Aim of the task ::
Could you echo each line of the listing below word for word, leaving the pictures out of your reply?

Data excerpts
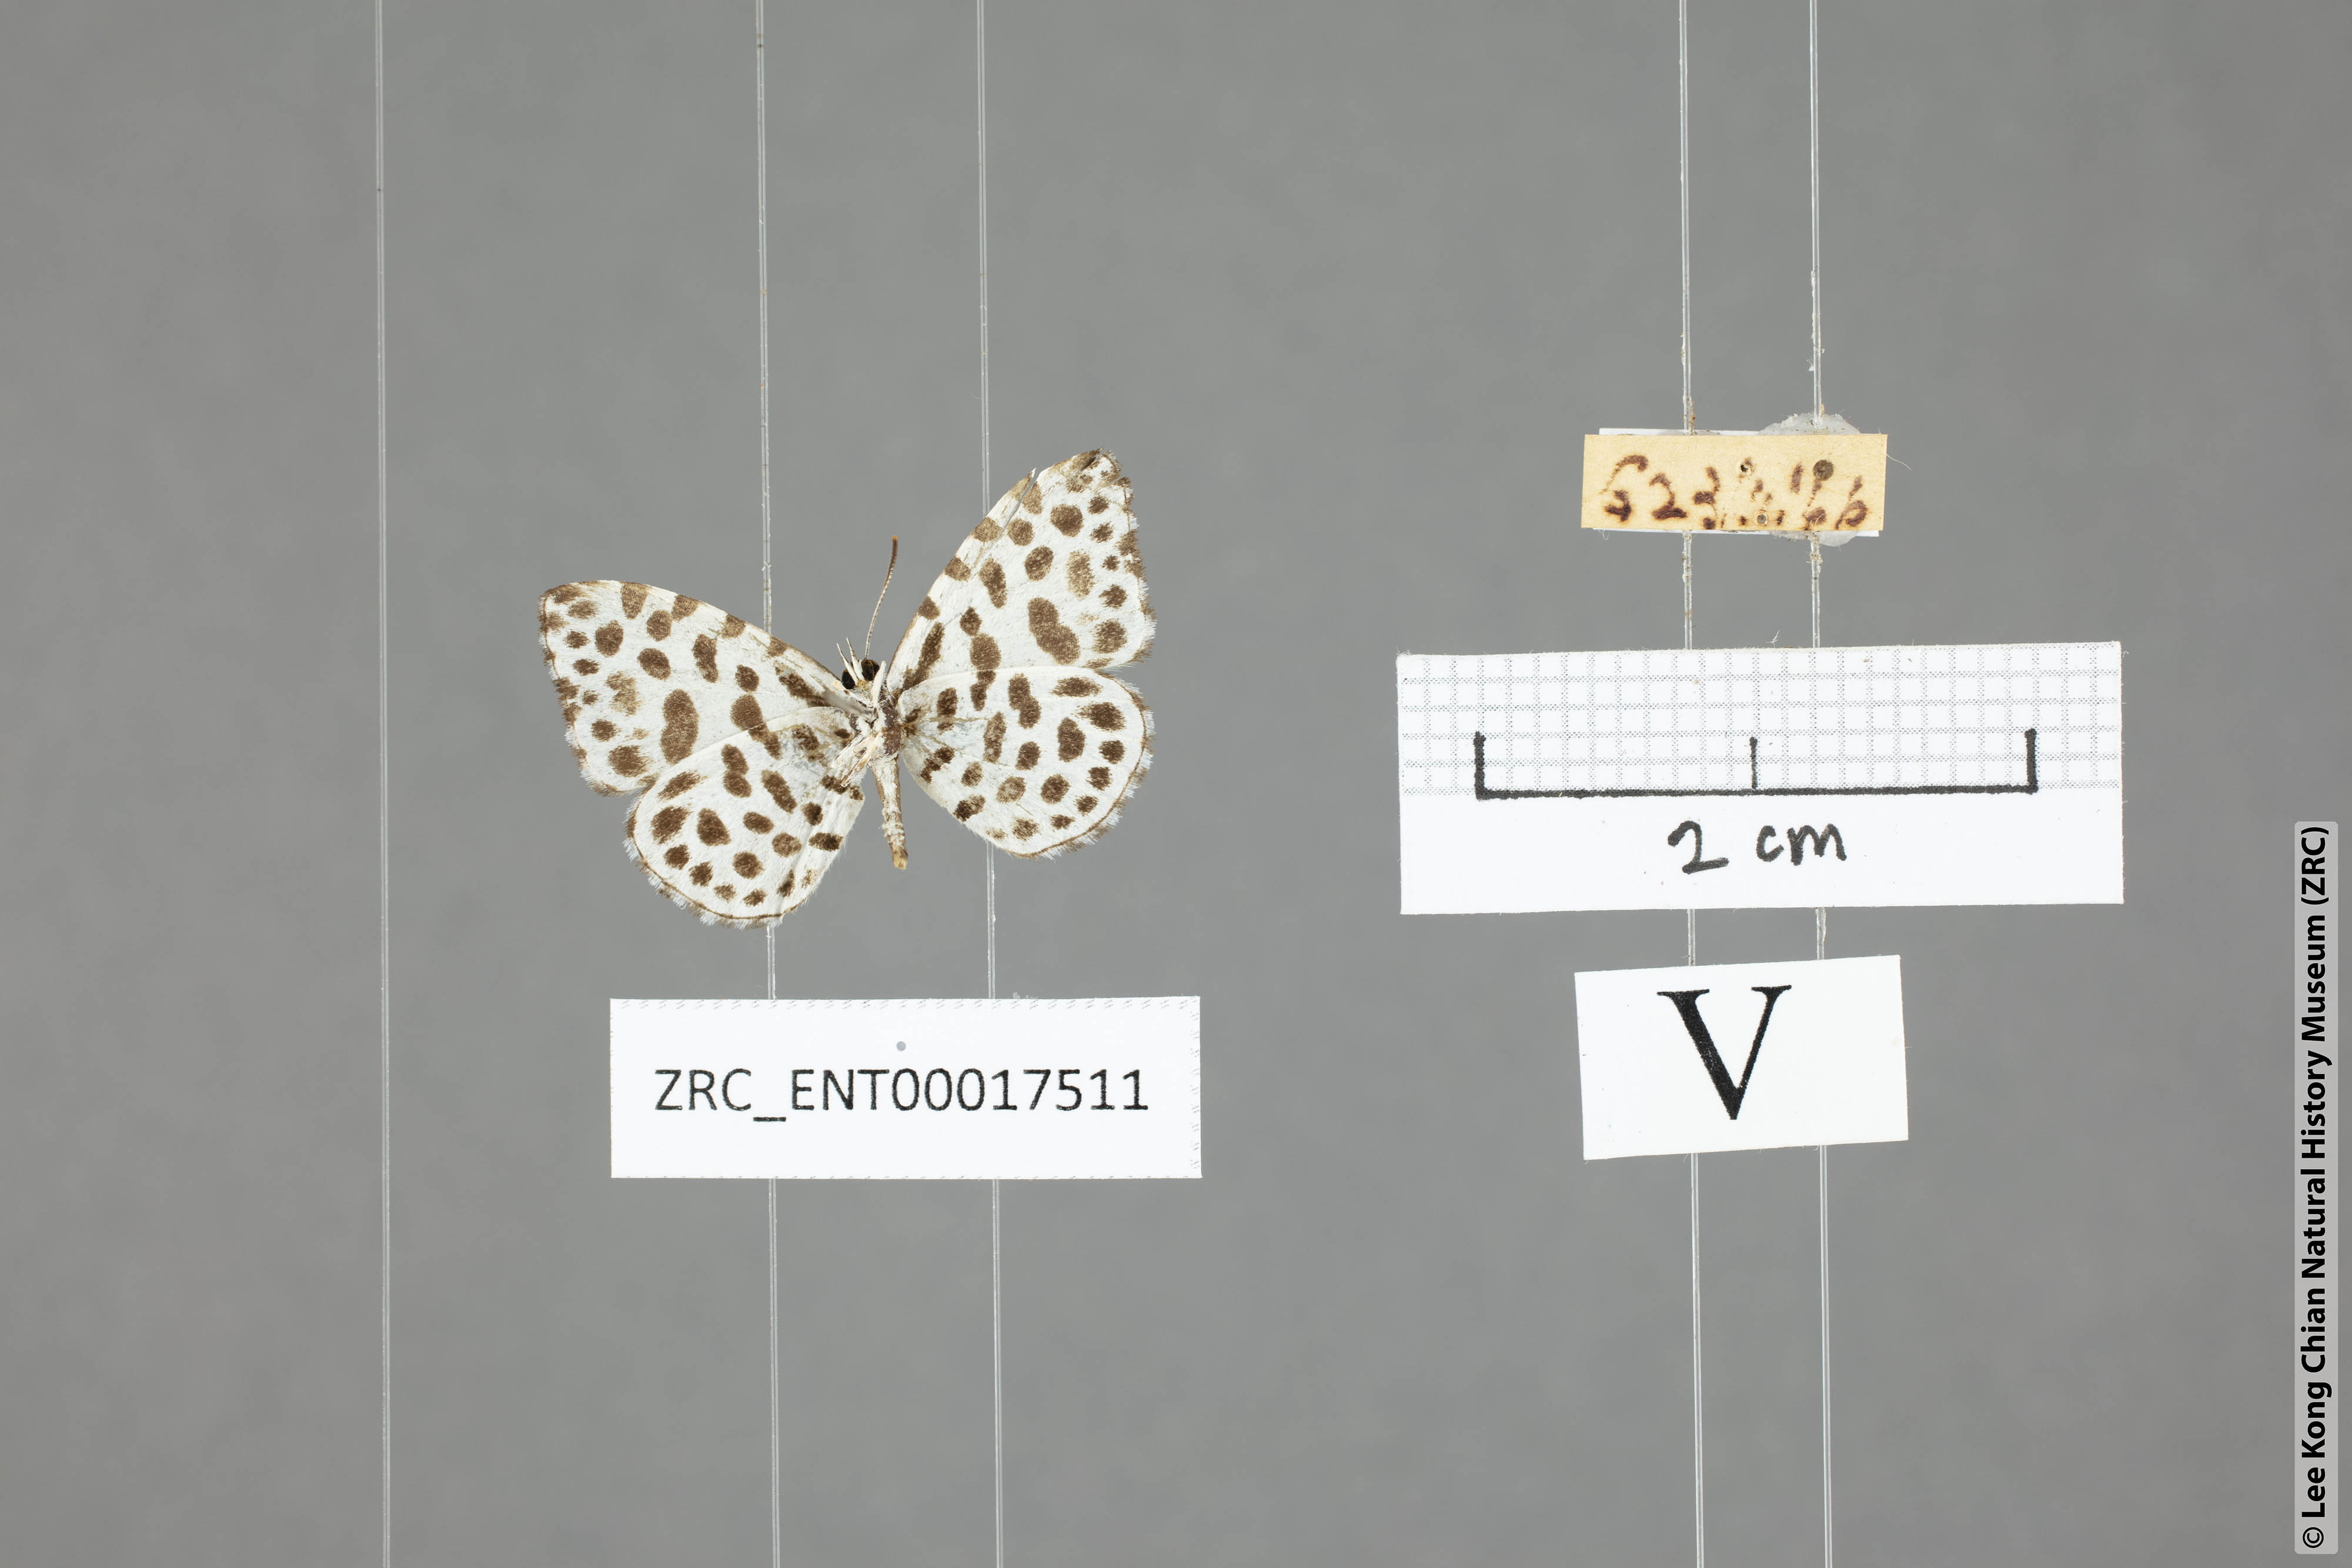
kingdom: Animalia
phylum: Arthropoda
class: Insecta
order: Lepidoptera
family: Lycaenidae
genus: Taraka
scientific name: Taraka hamada
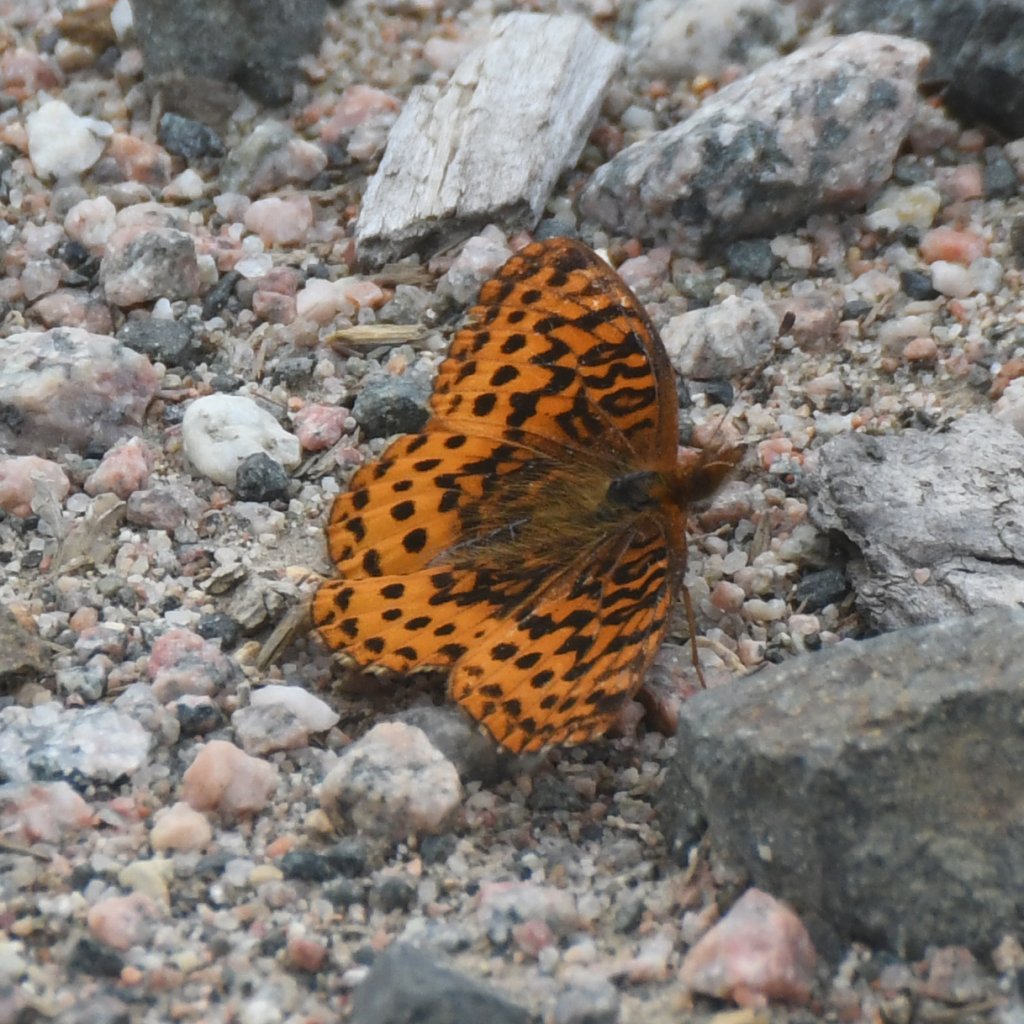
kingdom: Animalia
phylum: Arthropoda
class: Insecta
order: Lepidoptera
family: Nymphalidae
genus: Clossiana
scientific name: Clossiana toddi
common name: Meadow Fritillary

Solution to this task ::
kingdom: Animalia
phylum: Arthropoda
class: Insecta
order: Lepidoptera
family: Lycaenidae
genus: Taraka
scientific name: Taraka hamada
kingdom: Animalia
phylum: Arthropoda
class: Insecta
order: Lepidoptera
family: Nymphalidae
genus: Clossiana
scientific name: Clossiana toddi
common name: Meadow Fritillary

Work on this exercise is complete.